YOUR OBJECTIVE - Locate each line in the listing below that contains the word "which" and copy those lines.

━━━━━ GIVEN RECORDS ━━━━━

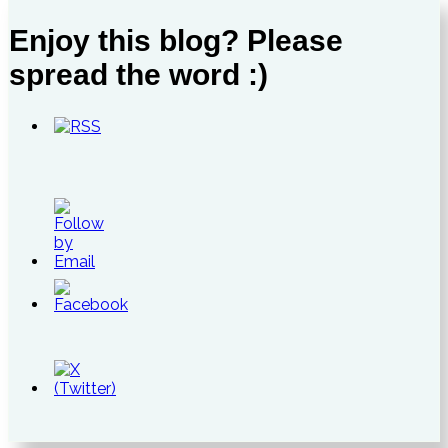
Enjoy this blog? Please
spread the word :)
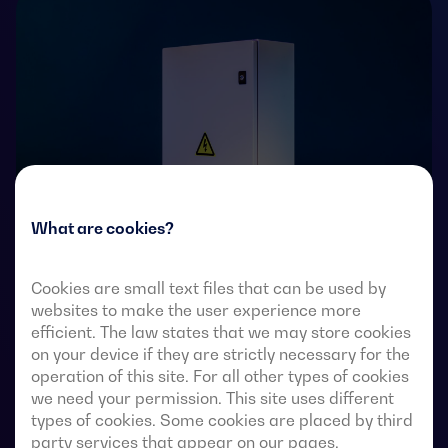
What are cookies?
Cookies are small text files that can be used by
Transfer switches with remote-operated 4-pole fully
websites to make the user experience more
visible break. They allow in-load transfer of two three-
efficient. The law states that we may store cookies
on your device if they are strictly necessary for the
phase sources via remote-voltage-free contacts, from
operation of this site. For all other types of cookies
an external automatic controller, using pulse logic or a
we need your permission. This site uses different
switch.
types of cookies. Some cookies are placed by third
party services that appear on our pages.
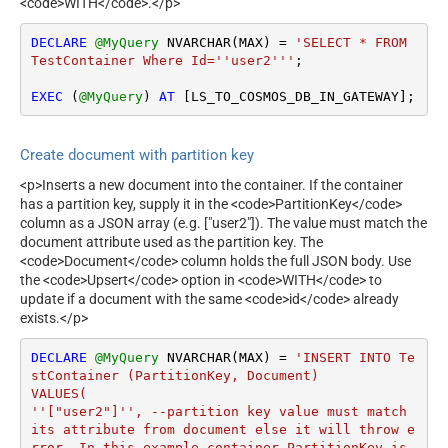
<code>WITH</code>.</p>
DECLARE
@MyQuery
 NVARCHAR(MAX) 
=
'SELECT * FROM 
TestContainer Where Id=''user2'''
;

EXEC
 (
@MyQuery
) 
AT
 [LS_TO_COSMOS_DB_IN_GATEWAY];
Create document with partition key
<p>Inserts a new document into the container. If the container
has a partition key, supply it in the <code>PartitionKey</code>
column as a JSON array (e.g. ["user2"]). The value must match the
document attribute used as the partition key. The
<code>Document</code> column holds the full JSON body. Use
the <code>Upsert</code> option in <code>WITH</code> to
update if a document with the same <code>id</code> already
exists.</p>
DECLARE
@MyQuery
 NVARCHAR(MAX) 
=
'INSERT INTO Te
stContainer (PartitionKey, Document)

VALUES(

''["user2"]'', --partition key value must match 
its attribute from document else it will throw e
rror. In this example container PartitionKey is 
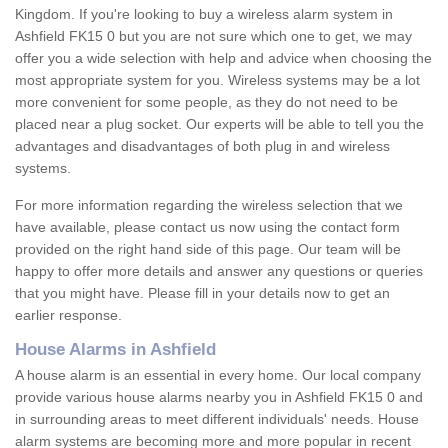
Kingdom. If you're looking to buy a wireless alarm system in
Ashfield FK15 0 but you are not sure which one to get, we may
offer you a wide selection with help and advice when choosing the
most appropriate system for you. Wireless systems may be a lot
more convenient for some people, as they do not need to be
placed near a plug socket. Our experts will be able to tell you the
advantages and disadvantages of both plug in and wireless
systems.
For more information regarding the wireless selection that we
have available, please contact us now using the contact form
provided on the right hand side of this page. Our team will be
happy to offer more details and answer any questions or queries
that you might have. Please fill in your details now to get an
earlier response.
House Alarms in Ashfield
A house alarm is an essential in every home. Our local company
provide various house alarms nearby you in Ashfield FK15 0 and
in surrounding areas to meet different individuals' needs. House
alarm systems are becoming more and more popular in recent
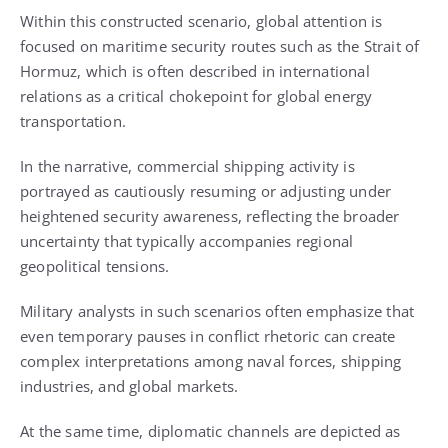
Within this constructed scenario, global attention is
focused on maritime security routes such as the Strait of
Hormuz, which is often described in international
relations as a critical chokepoint for global energy
transportation.
In the narrative, commercial shipping activity is
portrayed as cautiously resuming or adjusting under
heightened security awareness, reflecting the broader
uncertainty that typically accompanies regional
geopolitical tensions.
Military analysts in such scenarios often emphasize that
even temporary pauses in conflict rhetoric can create
complex interpretations among naval forces, shipping
industries, and global markets.
At the same time, diplomatic channels are depicted as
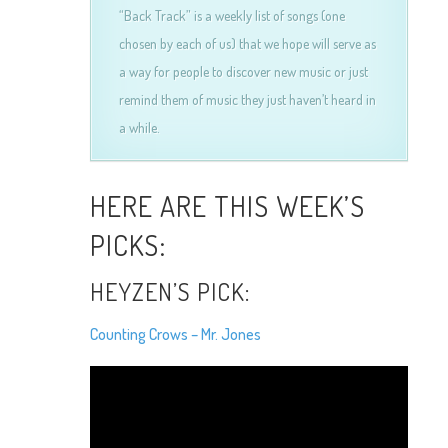
“Back Track” is a weekly list of songs (one
chosen by each of us) that we hope will serve as
a way for people to discover new music or just
remind them of music they just haven’t heard in
a while.
HERE ARE THIS WEEK’S
PICKS:
HEYZEN’S PICK:
Counting Crows – Mr. Jones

━━━━━

RESULT OF THE TASK -
Ashfield FK15 0 but you are not sure which one to get, we may
Hormuz, which is often described in international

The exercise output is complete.